Смерть! Да, конечно, она! Это страшное ничто, что крадется как «тать в нощи», что незаметно подходит и стоит сзади нас с поднятою секирой, когда мы легкомысленны, беспечны, веселы, когда мы не знаем ничего, что будет сейчас вот, через минуту… Скольких людей поражала она за торжественным обедом, веселой пирушкой, в дороге, в вагоне, на извозчике, за начатым трудом, не давая дописать строки…
Вот и к тебе, — думал я, она также подойдет потихоньку сзади и обхватит тебя своими цепкими, тяжелыми руками и надавить твою грудь и исторгнет из неё твой последний вздох. И сделает она это тогда, когда ты будешь себя считать счастливее, чем когда-либо в жизни, непременно тогда, чтобы тебе тяжелее было расставаться с этим миром.

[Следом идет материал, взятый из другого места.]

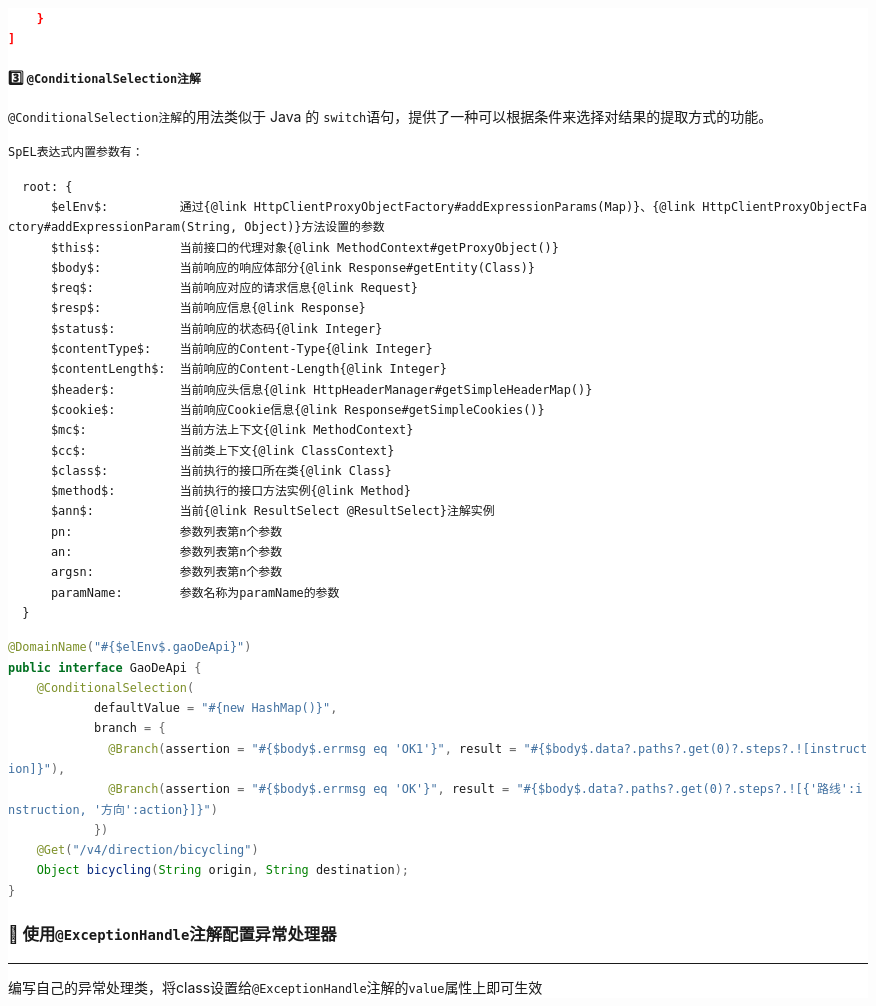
 ```json
    }
]
```

#### 3️⃣ `@ConditionalSelection注解`
`@ConditionalSelection注解`的用法类似于 Java 的 `switch`语句，提供了一种可以根据条件来选择对结果的提取方式的功能。  

`SpEL表达式内置参数有：`

      root: {
          $elEnv$:          通过{@link HttpClientProxyObjectFactory#addExpressionParams(Map)}、{@link HttpClientProxyObjectFactory#addExpressionParam(String, Object)}方法设置的参数
          $this$:           当前接口的代理对象{@link MethodContext#getProxyObject()}
          $body$:           当前响应的响应体部分{@link Response#getEntity(Class)}
          $req$:            当前响应对应的请求信息{@link Request}
          $resp$:           当前响应信息{@link Response}
          $status$:         当前响应的状态码{@link Integer}
          $contentType$:    当前响应的Content-Type{@link Integer}
          $contentLength$:  当前响应的Content-Length{@link Integer}
          $header$:         当前响应头信息{@link HttpHeaderManager#getSimpleHeaderMap()}
          $cookie$:         当前响应Cookie信息{@link Response#getSimpleCookies()}
          $mc$:             当前方法上下文{@link MethodContext}
          $cc$:             当前类上下文{@link ClassContext}
          $class$:          当前执行的接口所在类{@link Class}
          $method$:         当前执行的接口方法实例{@link Method}
          $ann$:            当前{@link ResultSelect @ResultSelect}注解实例
          pn:               参数列表第n个参数
          an:               参数列表第n个参数
          argsn:            参数列表第n个参数
          paramName:        参数名称为paramName的参数
      }

```java
@DomainName("#{$elEnv$.gaoDeApi}")
public interface GaoDeApi {
    @ConditionalSelection(
            defaultValue = "#{new HashMap()}",
            branch = {
              @Branch(assertion = "#{$body$.errmsg eq 'OK1'}", result = "#{$body$.data?.paths?.get(0)?.steps?.![instruction]}"),
              @Branch(assertion = "#{$body$.errmsg eq 'OK'}", result = "#{$body$.data?.paths?.get(0)?.steps?.![{'路线':instruction, '方向':action}]}")
            })
    @Get("/v4/direction/bicycling")
    Object bicycling(String origin, String destination);
}
```

### 🥝 使用`@ExceptionHandle`注解配置异常处理器

---

编写自己的异常处理类，将class设置给`@ExceptionHandle`注解的`value`属性上即可生效  
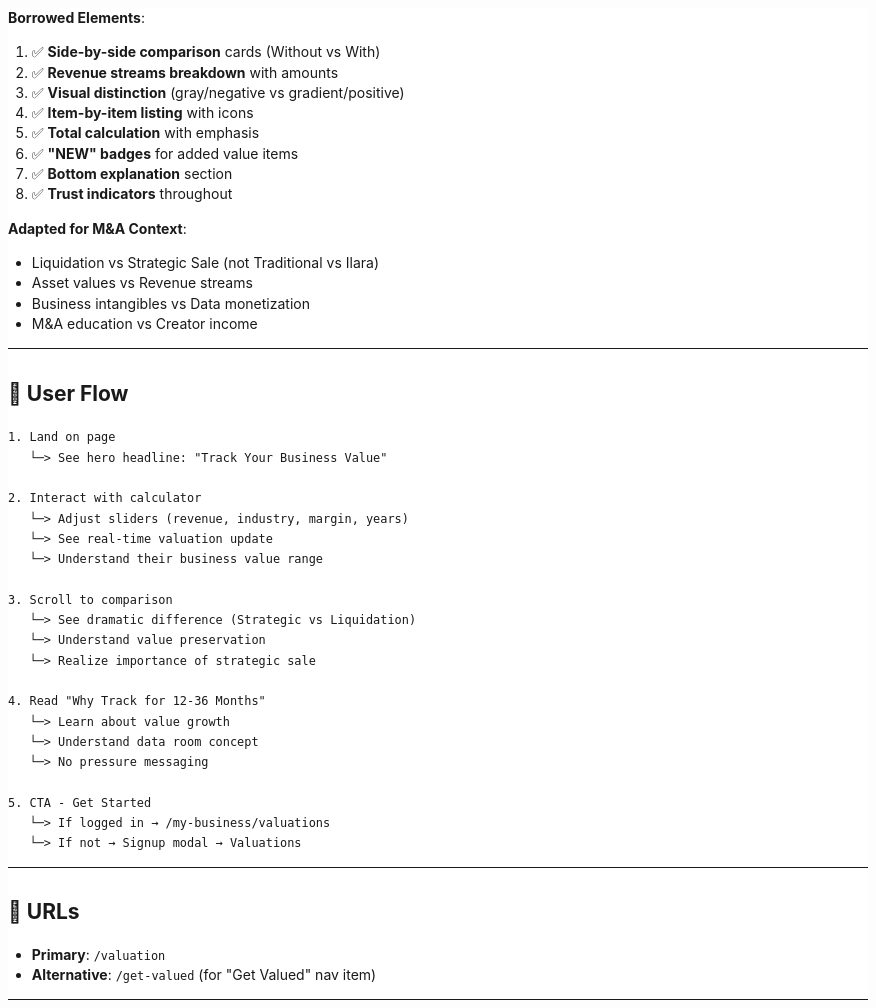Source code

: **Borrowed Elements**:

1. ✅ **Side-by-side comparison** cards (Without vs With)
2. ✅ **Revenue streams breakdown** with amounts
3. ✅ **Visual distinction** (gray/negative vs gradient/positive)
4. ✅ **Item-by-item listing** with icons
5. ✅ **Total calculation** with emphasis
6. ✅ **"NEW" badges** for added value items
7. ✅ **Bottom explanation** section
8. ✅ **Trust indicators** throughout

**Adapted for M&A Context**:

- Liquidation vs Strategic Sale (not Traditional vs Ilara)
- Asset values vs Revenue streams
- Business intangibles vs Data monetization
- M&A education vs Creator income

---

## 🔄 User Flow

```
1. Land on page
   └─> See hero headline: "Track Your Business Value"

2. Interact with calculator
   └─> Adjust sliders (revenue, industry, margin, years)
   └─> See real-time valuation update
   └─> Understand their business value range

3. Scroll to comparison
   └─> See dramatic difference (Strategic vs Liquidation)
   └─> Understand value preservation
   └─> Realize importance of strategic sale

4. Read "Why Track for 12-36 Months"
   └─> Learn about value growth
   └─> Understand data room concept
   └─> No pressure messaging

5. CTA - Get Started
   └─> If logged in → /my-business/valuations
   └─> If not → Signup modal → Valuations
```

---

## 📍 URLs

- **Primary**: `/valuation`
- **Alternative**: `/get-valued` (for "Get Valued" nav item)

---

И мне тут же пришло в голову наблюдение, вынесенное мною из опыта, жизни. Сколько я ни знал людей, моих знакомых и так просто, известных мне, умерших на моей памяти — смерть всегда являлась к ним в период их наивысшего благополучия. Человек всю жизнь добивался порядочного места, добился, жить бы да жить, — глядишь — умер; другой треть служебную лямку в надежде получить пенсию и отдохнуть — не дослуживает каких-нибудь дней, — умирает; третьему не везло всю жизнь и бедствовал он, и голодал, и холодал, почему-то судьба неожиданно поворачивается к нему лицом, ему начинает везти, всякие удачи, как из рога изобилия, так и сыплются на него, и вдруг почему-то смерть!
Так вот оно где, мое счастье! И каждый час, каждую минуту я могу его лишиться!
Эта мысль наводила на меня леденящий душу ужас. Я не мог пошевелиться, не мог сказать слова, я как бы прирос к своему креслу, сидел недвижим и все смотрел в пространство полуоткрытой двери.
И вдруг сердце мое сильно забилось, потом замерло, как бы перестало биться, потом опять, еще сильнее, затем словно какая невидимая, сильная рука схватила меня за горло и начала душить… В страхе я цеплялся за край стола, за бумаги, бывшие на нем, уронил подсвечник, за ним на пол посыпались бумаги… Я ничего не видел, не сознавал, кроме ужасного страха смерти, с которой, как мне казалось, я теперь боролся.